Sequel to a Champagne Sensation.

In 2018, Britain's Jancis Robinson organized a tasting of 73 Champagnes to get a bead on the innovators who’re transforming how wine is made in Champagne.

Two ringers from the great 2008 vintage—Cristal and Dom Perignon—tied for first in this massive tasting. Finishing third was a total stunner: A.R. Lenoble’s Grand Cru Blanc de Blancs Chouilly mag 14.

Uniquely crafted from a solera established in 2002, we sold a boatload of that wine, shipped directly from Lenoble's cellar. And now the even more promising Chouilly mag 16 has been released.

We're taking our cues from Lenoble's winemaker who, according to Peter Liem, says it surpasses its predecessor. Peter is equally excited, writing that Chouilly mag 16 “is a standout, combining an alluring textural richness with a chiseled, focused structure and a wonderfully chalky salinity.”

Pure Innovation

This extraordinary Champagne starts with 100% pure Grand Cru Chardonnay from Lenoble’s own organically farmed vineyards in Chouilly, on the Côtes des Blancs. The grapes are gently pressed in a traditional Coquard basket press and fermented in both barrel and tank for heightened purity, complexity and texture.

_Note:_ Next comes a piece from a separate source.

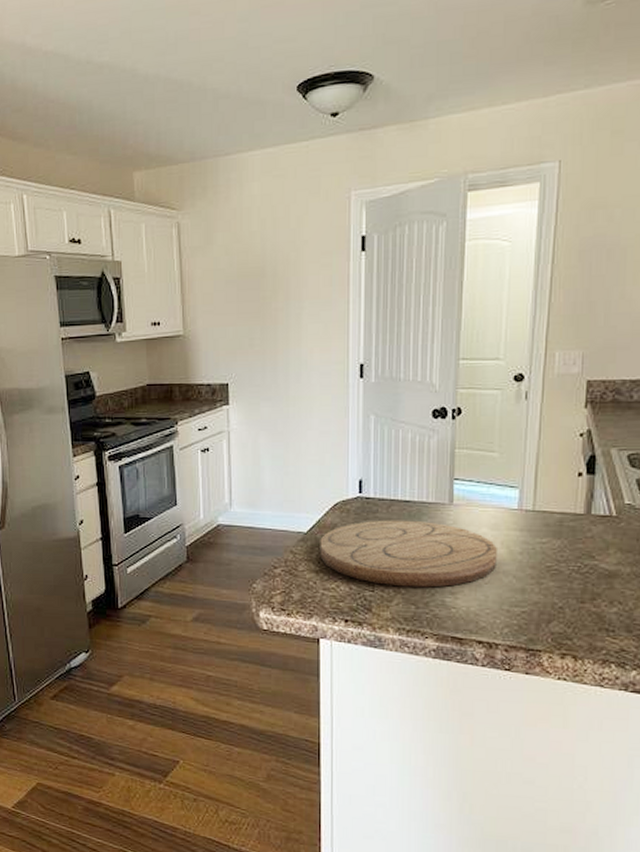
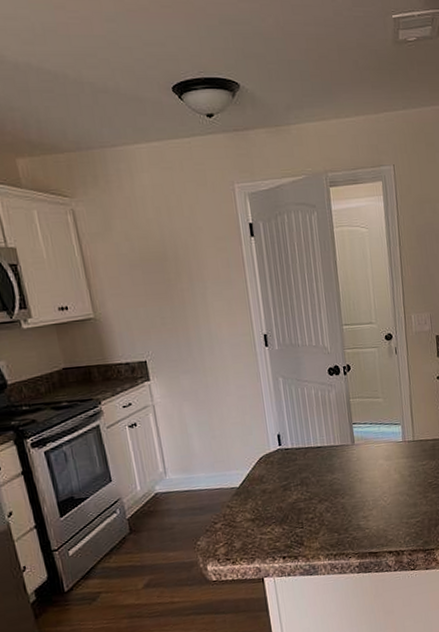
cutting board: present [320,520,497,588] -> none [251,461,394,521]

But it’s how the blend was built that makes the wine so singular. In 2002, Lenoble created a réserve perpétuelle, which is essentially a solera of pure grand cru Chouilly Chardonnay—stored in a succession of stainless steel, small barrels and then 5000-liter wood tanks.

Each year, part of the réserve perpétuelle is put into magnum where it stays for another 4 to 6 years, before being blended in a 40/60 ratio with wine from the latest harvest. In the case of Mag 16, it's the 2016 vintage.

The magnums are given enough of a secondary fermentation to produce 1.5 bars of pressure, which is about a quarter of what’s in a finished bottle of Champagne. The tiny amount of pressure is just enough to prevent oxidation and to keep the réserve wine astonishingly fresh.

Once in a bottle, the blend spends another 42 months on the lees before disgorgement.

Such an expensive but brilliant process would be rare in a $300 prestige cuvée. But it’s a big reason why this wine is at a different level from other Champagnes in its price range.

Just Who is Lenoble?

Like Jacquesson before it was rediscovered in the 2000s, A.R. Lenoble is one of those old, small houses whose fine production was known to only a few. Lenoble was founded in 1920 by A.R. Graser, who’d fled German occupation of Alsace in World War I.

With the help of Jacquesson's Leon de Tassigny, he settled in Damery and soon acquired important nearby holdings in the Côte des Blancs and Montagne de Reims. And the most important of these were prime parcels of Chardonnay in the northernmost Côte des Blancs Grand Cru of Chouilly.

But, as fine as Lenoble’s Champagnes have long been, it is the current generation in charge, Graser’s great-grandchildren Anne and Antoine Malassagne, who’ve taken this house to the summit. Beginning with their naturally farmed, low-yield fruit, their artisanal methods capture Chouilly’s hallmark richness and intensity with stunning purity.

Lenoble Chouilly mag 16 is among the most exciting new Champagnes to come our way in years. A magical blend of rich flavour and texture with intensity and finesse, it is a phenomenally pure expression of its Côte des Blancs Grand Cru terroir.